Title: Sketching and Clustering Metric Measure Spaces
Speaker: Kritika Singhal (Ohio State University)
Abstract: Two of the most fundamental data analysis tasks are clustering and simplification (sketching) of data. Clustering refers to partitioning a dataset, according to some rule, into sets of smaller size with the aim of extracting important information from the data. Sketching, or simplification of data, refers to approximating the input data with another dataset of much smaller size, in such a way that properties of the input dataset are retained by the smaller dataset. In this sense, sketching facilitates understanding of the data. There are many clustering methods for metric spaces and metric measure spaces (mm spaces) already present in literature, such as $k$-center clustering, $k$-median clustering, $k$-means clustering, etc. A natural method for obtaining a $k$-sketch of a metric space (mm space) is by viewing the space of all metric spaces (mm space) as a metric under Gromov-Hausdorff (Gromov-Wasserstein) distance, and then determining, under this distance, the $k$ point metric space (mm space) closest to the input metric space (mm space).
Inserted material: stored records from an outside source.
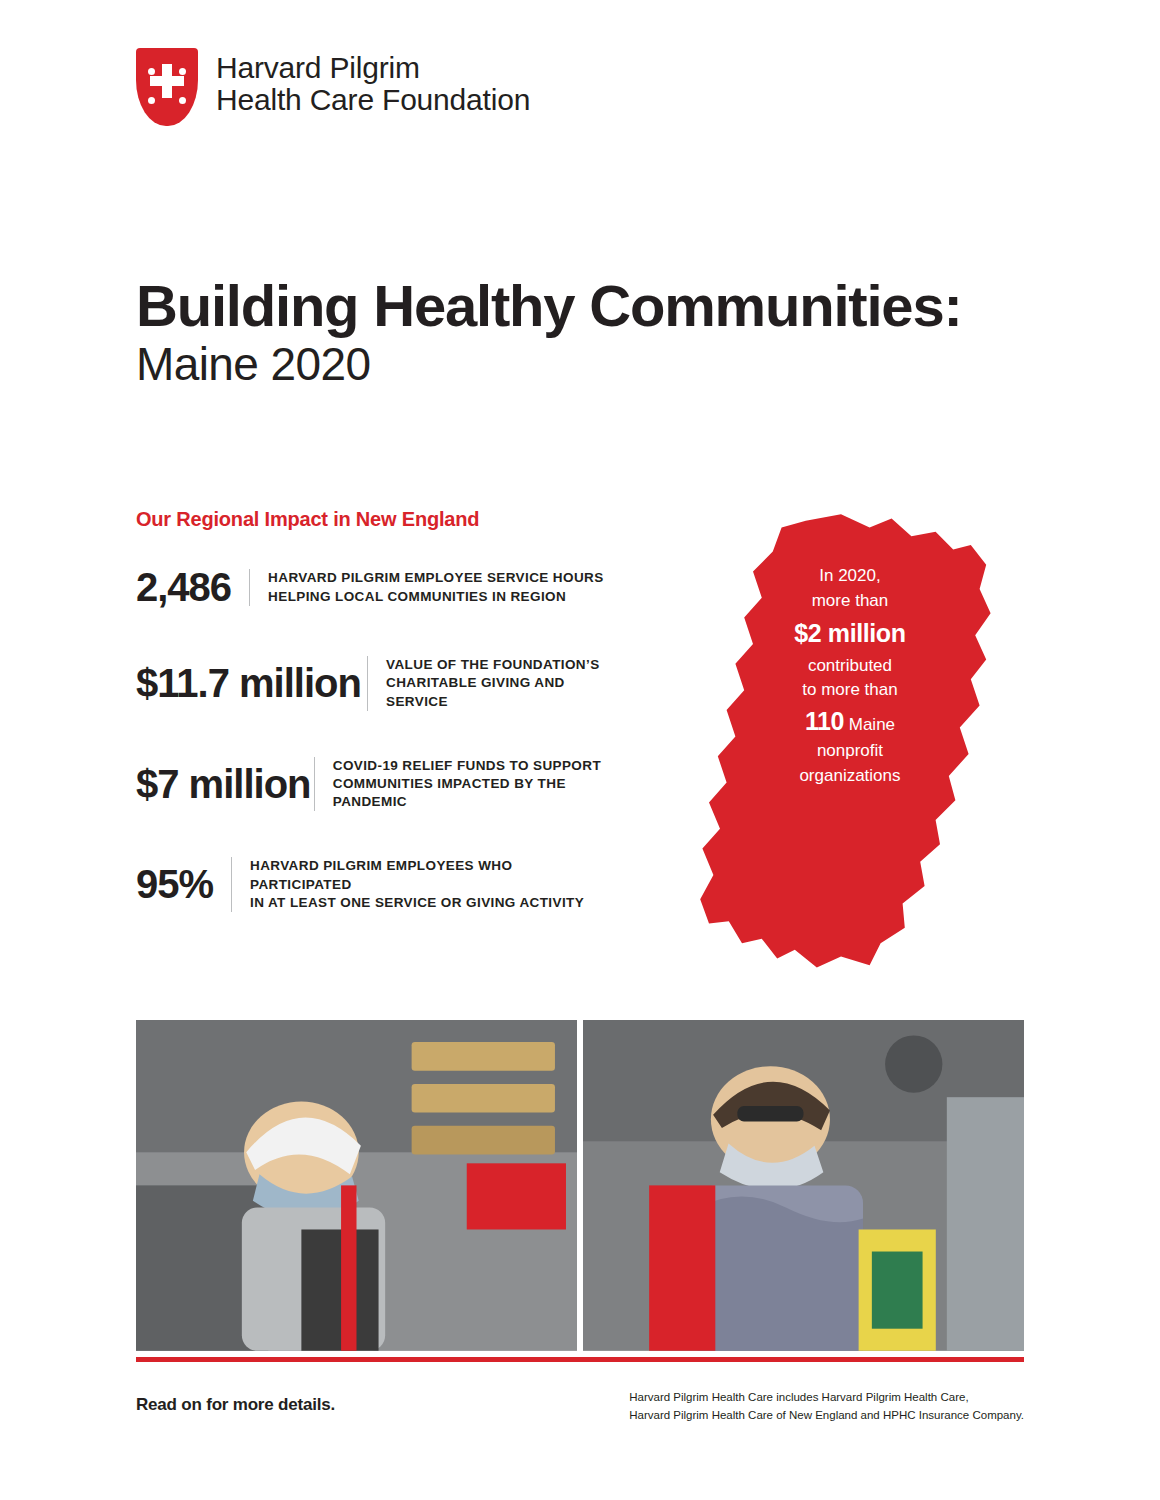Harvard Pilgrim Health Care Foundation
Building Healthy Communities: Maine 2020
Our Regional Impact in New England
2,486 Harvard Pilgrim employee service hours
helping local communities in region
$11.7 million Value of the Foundation’s
charitable giving and service
$7 million COVID-19 relief funds to support
communities impacted by the pandemic
95% Harvard Pilgrim employees who participated
in at least one service or giving activity
In 2020,
more than
$2 million contributed
to more than
110 Maine
nonprofit
organizations
Read on for more details.
Harvard Pilgrim Health Care includes Harvard Pilgrim Health Care,
Harvard Pilgrim Health Care of New England and HPHC Insurance Company.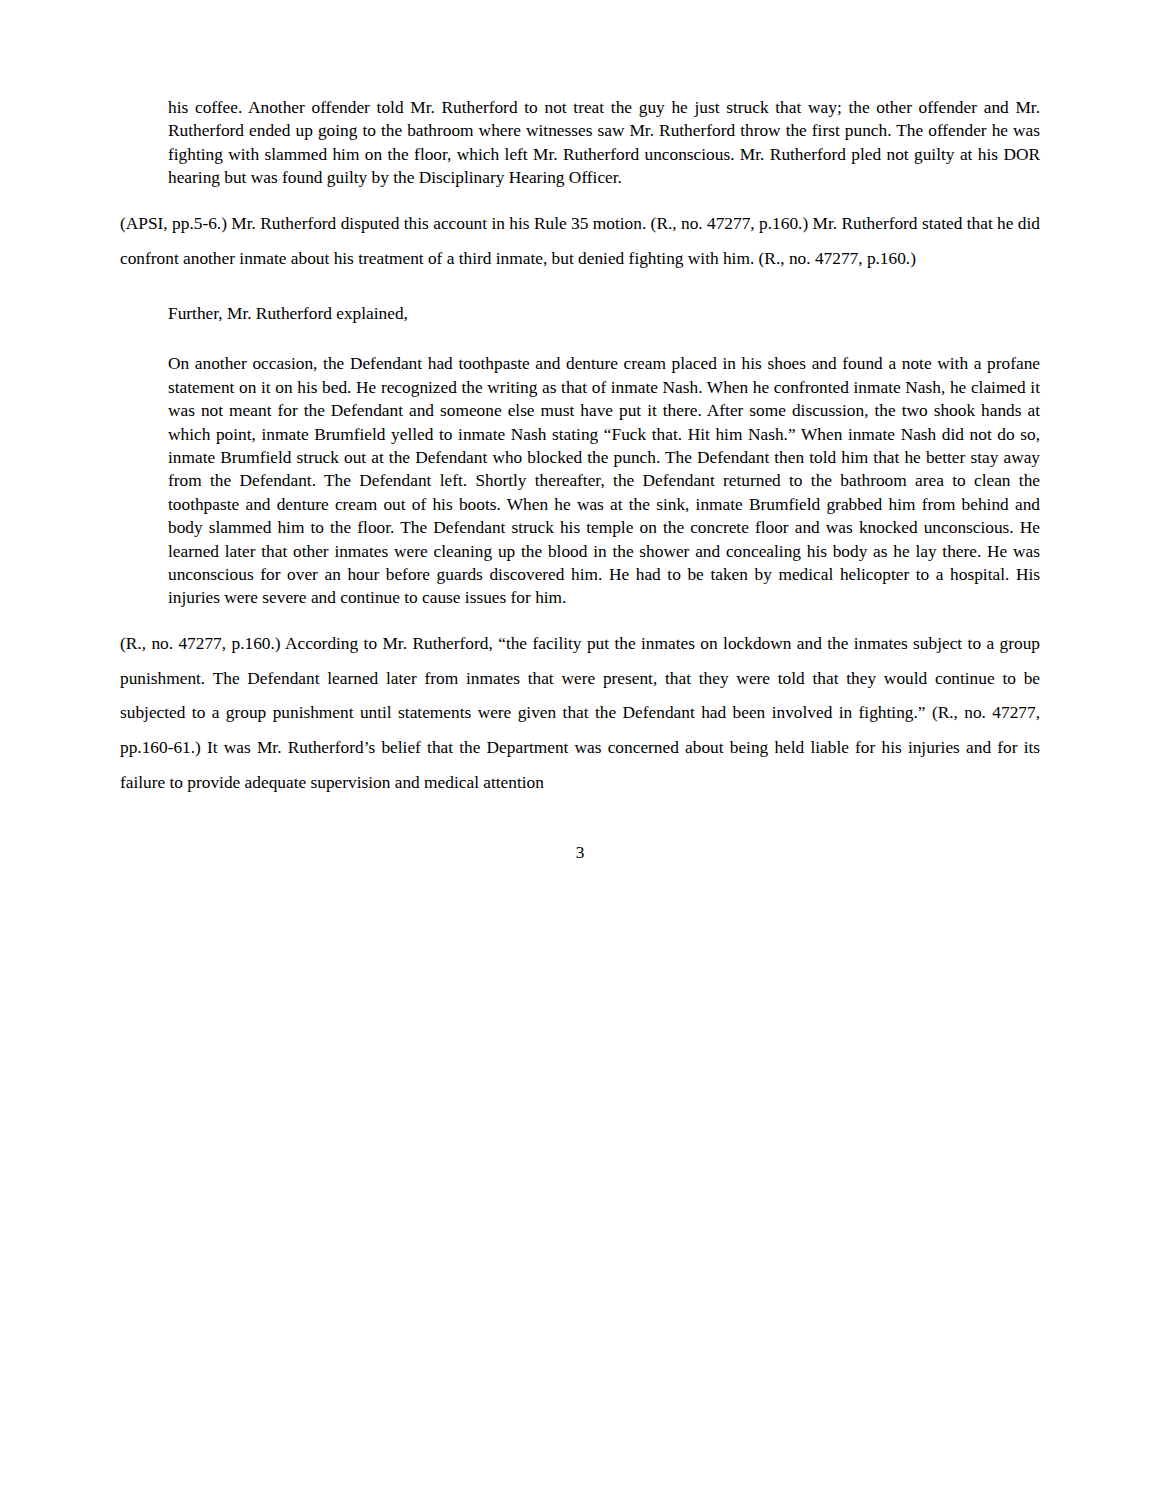his coffee. Another offender told Mr. Rutherford to not treat the guy he just struck that way; the other offender and Mr. Rutherford ended up going to the bathroom where witnesses saw Mr. Rutherford throw the first punch. The offender he was fighting with slammed him on the floor, which left Mr. Rutherford unconscious. Mr. Rutherford pled not guilty at his DOR hearing but was found guilty by the Disciplinary Hearing Officer.
(APSI, pp.5-6.) Mr. Rutherford disputed this account in his Rule 35 motion. (R., no. 47277, p.160.) Mr. Rutherford stated that he did confront another inmate about his treatment of a third inmate, but denied fighting with him. (R., no. 47277, p.160.)
Further, Mr. Rutherford explained,
On another occasion, the Defendant had toothpaste and denture cream placed in his shoes and found a note with a profane statement on it on his bed. He recognized the writing as that of inmate Nash. When he confronted inmate Nash, he claimed it was not meant for the Defendant and someone else must have put it there. After some discussion, the two shook hands at which point, inmate Brumfield yelled to inmate Nash stating “Fuck that. Hit him Nash.” When inmate Nash did not do so, inmate Brumfield struck out at the Defendant who blocked the punch. The Defendant then told him that he better stay away from the Defendant. The Defendant left. Shortly thereafter, the Defendant returned to the bathroom area to clean the toothpaste and denture cream out of his boots. When he was at the sink, inmate Brumfield grabbed him from behind and body slammed him to the floor. The Defendant struck his temple on the concrete floor and was knocked unconscious. He learned later that other inmates were cleaning up the blood in the shower and concealing his body as he lay there. He was unconscious for over an hour before guards discovered him. He had to be taken by medical helicopter to a hospital. His injuries were severe and continue to cause issues for him.
(R., no. 47277, p.160.) According to Mr. Rutherford, “the facility put the inmates on lockdown and the inmates subject to a group punishment. The Defendant learned later from inmates that were present, that they were told that they would continue to be subjected to a group punishment until statements were given that the Defendant had been involved in fighting.” (R., no. 47277, pp.160-61.) It was Mr. Rutherford’s belief that the Department was concerned about being held liable for his injuries and for its failure to provide adequate supervision and medical attention
3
These two problems of sketching and clustering, a priori, look completely unrelated. However, we establish a duality i.e. an equivalence between these notions of sketching and clustering. I will describe the equivalence results obtained for the case of both metric spaces and metric measure spaces. For metric spaces, we consider the case where the clustering objective is minimizing the maximum cluster diameter. We show that the ratio between the sketching and clustering objectives is constant over compact metric spaces. For metric measure spaces, we prove that the ratio of sketching to clustering objectives is bounded both above and below by some universal constants. In this setting, the clustering objective involves minimizing various notions of the \emph{$\ell_p$-diameters} of the clusters. We consider two competing notions of sketching for metric measure spaces, with one of them being more demanding than the other. These notions arise from two different definitions of $p$-Gromov-Wasserstein distance that have appeared in the literature.
We also identify procedures/maps that transform a solution of the sketching problem to a solution of the clustering problem, and vice-versa. These maps give rise to algorithms for performing these transformations and, by virtue of these algorithms, we are able to obtain an approximation to the $k$-sketch of a metric measure space (metric space) using known approximation algorithms for the respective clustering objectives. I will briefly talk about these algorithms. This work is available online at https://arxiv.org/abs/1801.00551.
Seminar URL: https://tgda.osu.edu/